What Sort Of Parent Do I Want To Be? One That's Different From My Parents

I used to have grand ideas about how I would parent – now I just want to be a supportive mum, writes guest columnist Robyn Wilder

“What sort of parent would you like to be?”

My friend Gloria asks this one morning, as we’re watching our kids romp around her living room (or rather, our pre-schoolers completely ignore each other, while my toddler stomps, roaring, on his building blocks in the manner of Godzilla attacking Tokyo).

Currently, my kids are four and one, so I’m whatever sort of parent that gets them out of the house in the morning when the bigger one “just wants to be alone” and the little one is dancing in puddles of his own wee.

But when it comes to what kind of parent I want to be when they’re older, I know one thing for sure: not the kind of parent my parents were.

They might have been insane hippies and demonstrative, huggy Latin types, but my parents could also be weirdly cold when it came to child-rearing. Children who were anything other than pleasant or amusing were met with stern disapproval, and if I had a problem I was either “making a fuss”, or it was somehow magically solved behind my back.

"My kids have turned out funny, sweet and curious."
Malte Mueller via Getty Images
"My kids have turned out funny, sweet and curious."

I remember how mental health issues abounded in the family, but were never discussed. And how I’ve spent my adult life in recovery from being a repressed, clinically-depressed people-pleaser with so few problem-solving skills that I have to watch YouTube tutorials every time I want to fix something.

“I just want to be a supportive mum,” I tell my friend. “Someone my kids can come to when something horrible happens, or if they accidentally call their teacher ‘Miss Booby’ in front of the class bully, or they’re thinking about having sex, or whatever.”

My friend nods sagely: “Ah yes, like Barbra Streisand in Meet The Fockers. Sex-positive. Kaftans, and that.”

“Not kaftans,” I say, bristling slightly. Gloria mollifies me with a supermarket-own-brand reduced-fat chocolate digestive; my third.

“What sort of parent did you used to think you’d be?” She adds.

Now there’s a question.

The answer has changed a bit over time: when I was six, I assumed I’d have 11 kids all with dirty knees, genius IQs, names like Diggory and Arabella, and a propensity for solving large-scale crimes.

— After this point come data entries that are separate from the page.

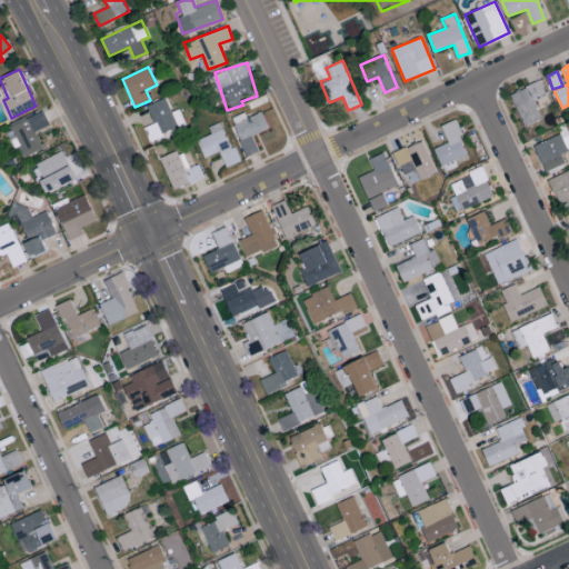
[(509,95),(525,126),(541,118),(532,99),(546,93),(539,80),(509,95)]
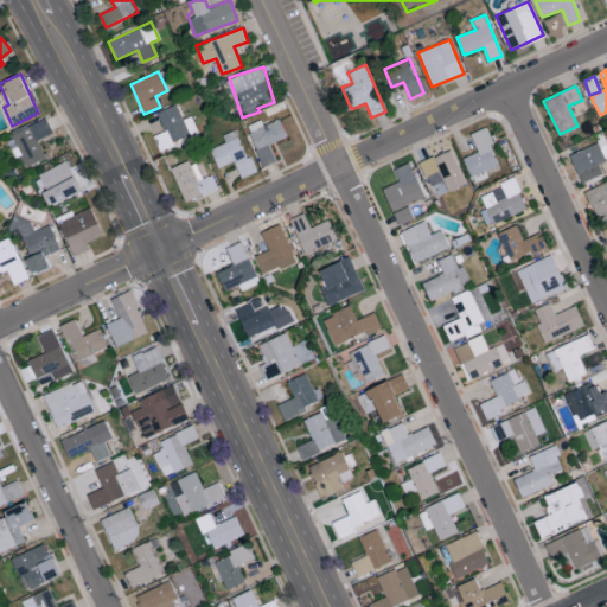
[(157,113),(165,132),(154,135),(160,149),(198,133),(191,116),(183,120),(177,104),(157,113)]
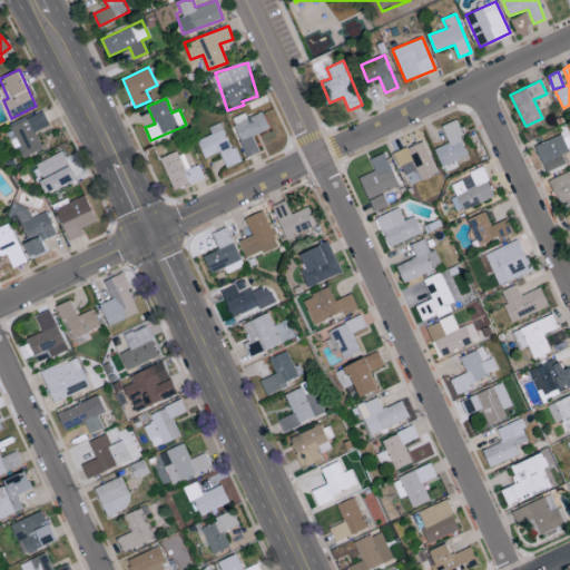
[(25,156),(42,149),(36,130),(49,126),(43,111),(12,123),(25,156)]
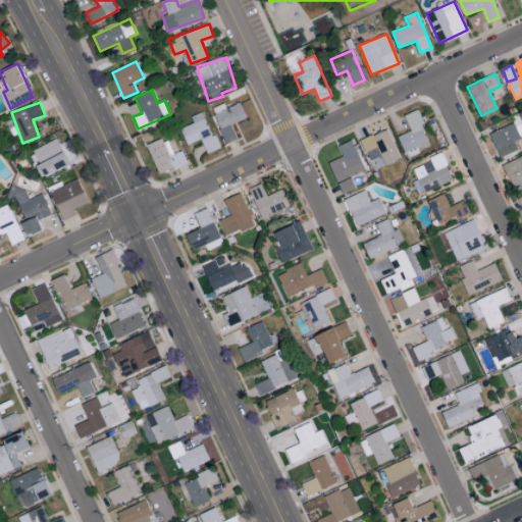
[(247,117),(241,102),(226,108),(224,103),(211,108),(226,144),(237,139),(230,124),(247,117)]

As an edgy teen I was rabidly anti-“breeder”, and would vibrate with displeasure, like one of Roald Dahl’s witches, at the very whiff of a child on public transport.

“In my thirties, I fell pregnant, and pored over parenting books, deciding on which parenting style to inhabit once the baby was born."”

In my thirties, I fell pregnant, and pored over parenting books, deciding on which parenting style to inhabit once the baby was born. And as a new mum, in the throes of postnatal depression, I wasted months deriding myself because my dingy, muslin-strewn living room didn’t measure up to the smiley, monochrome versions of motherhood Instagram was feeding me.

I couldn’t know, of course, that all of this was a lie. That, as a child, my fantasy wasn’t a parenting philosophy so much as outright plagiarism of Enid Blyton’s entire oeuvre. Or, as an adult, that your parenting style isn’t something you choose like a pick-and-mix item, but is governed largely by how you were parented, what you learned from how you were parented, and who your kids turn out to be.

My kids have turned out funny, sweet and curious. And, while I know that life will probably knock these traits out of them to some degree as they go through school and relationships and that bit where you might call your teacher “Miss Booby”, I’d like to be a source of strength and solace when that happens. To make the scary bits of the world outside feel more manageable and less all-encompassing, and to help restore their funny, curious, sweet natures.

I consider saying all this to Gloria, but I’m slightly afraid she might accuse me of kaftans again. So instead I take a biscuit and ask, “What sort of parent do you want to be?”

Gloria cocks her head and gazes at her son, whose ginger head is bent in quiet Lego contemplation.

“Did you ever see the film We Need To Talk About Kevin?” She asks.

“Er, the… one where Tilda Swinton’s teenage son turns out to be a murdering psychopath?”

“Yes, that one,” Gloria nods decisively. “I don’t want to be that sort of parent.”

Well. You can’t say fairer than that.